Blakeney écouta patiemment, puis reprit la parole avec calme :

– Écoutez, Johnny, vous me dites que vous voulez enfreindre mes ordres, ce qui veut dire que vous reniez votre parole. C’est une chose grave, je n’en dirai pas plus. Pouvez-vous me dire pourquoi vous le faites, quelle est votre excuse, votre explication ? Il en faudrait une bien forte pour que je puisse l’admettre !

Devinne eut un geste impatient :

– Une excuse ? Je pourrais refuser de vous en donner, car je ne vous reconnais pas le droit de me parler ainsi. Mais je vais essayer de me souvenir de notre amitié : j’ai deux raisons très fortes pour refuser de risquer ma vie pour sauver Pradel : cet homme a essayé de détourner de moi l’amour de Cécile. Il n’y est pas arrivé, mais il recommencera une fois qu’il sera sain et sauf en Angleterre. Ma deuxième raison est qu’il est nécessaire de se borner à sauver Cécile et sa mère, François si vous y tenez, mais qu’il faut laisser de côté les deux vieux domestiques, sans parler de ce médecin du diable ; j’ai mieux à faire de ma vie que de la perdre pour une telle sottise.

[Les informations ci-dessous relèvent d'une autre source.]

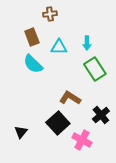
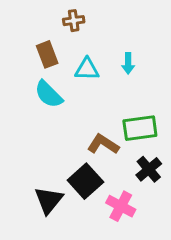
green rectangle: (95, 69) -> (140, 128), moved, turned -65
black triangle: (21, 132) -> (49, 200), moved, size x1.5

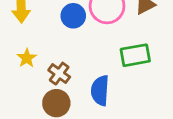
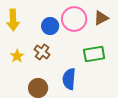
brown cross: (59, 74) -> (42, 52), moved

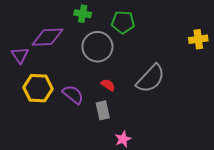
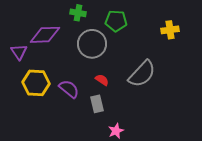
yellow cross: (198, 39) -> (170, 30), moved

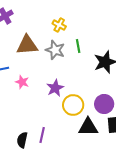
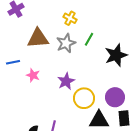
green line: (78, 46) -> (89, 39), turned 40
gray star: (55, 50) -> (66, 43), turned 30

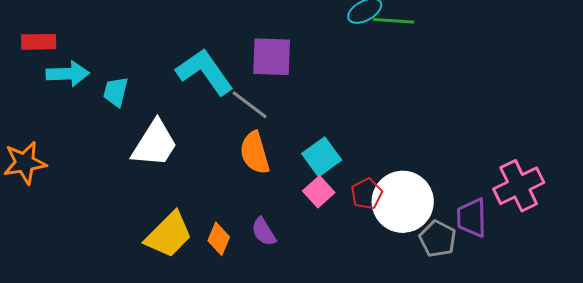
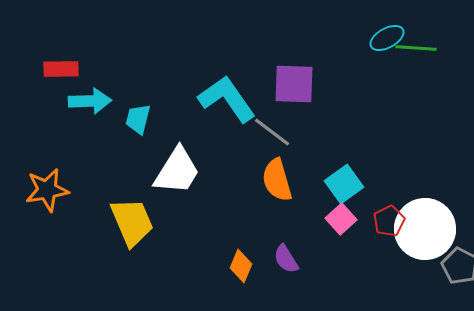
yellow trapezoid: (169, 235) -> (132, 222), moved, turned -68

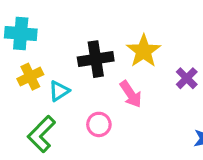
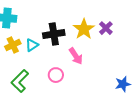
purple cross: (187, 78) -> (106, 28), moved
cyan triangle: (59, 91) -> (32, 45), moved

– Merci pour l’explication. Votre dernière remarque peut se défendre. Chacun est libre de donner le prix qu’il veut à sa vie. Il n’est pas possible aux membres de la ligue de préparer votre retour en Angleterre pendant au moins un ou deux jours. Je pense que vous préférerez voyager seul qu’avec les personnages que nous nous disposons à sauver. Si je puis, j’entrerai en rapport avec Everingham et Aincourt qui ne savent rien de votre défection…

– Percy ! protesta Devinne avec colère.

– Qui ne savent rien de votre défection. S’ils la connaissaient, ils pourraient peut-être vous casser le cou.

– Ne vous occupez pas de moi, répliqua Devinne hargneusement, je m’en charge.

– Bien. C’est ce que vous avez de mieux à faire. Bonne nuit.

Sans un mot ou un regard en arrière, Saint-John Devinne se mit à descendre la colline et Blakeney, avec un soupir mélancolique, alla rejoindre ses camarades. Ils ne lui posèrent pas de questions, car ils devinaient à peu près ce qui s’était passé et qu’il fallait maintenant affronter le danger avec un traître parmi eux.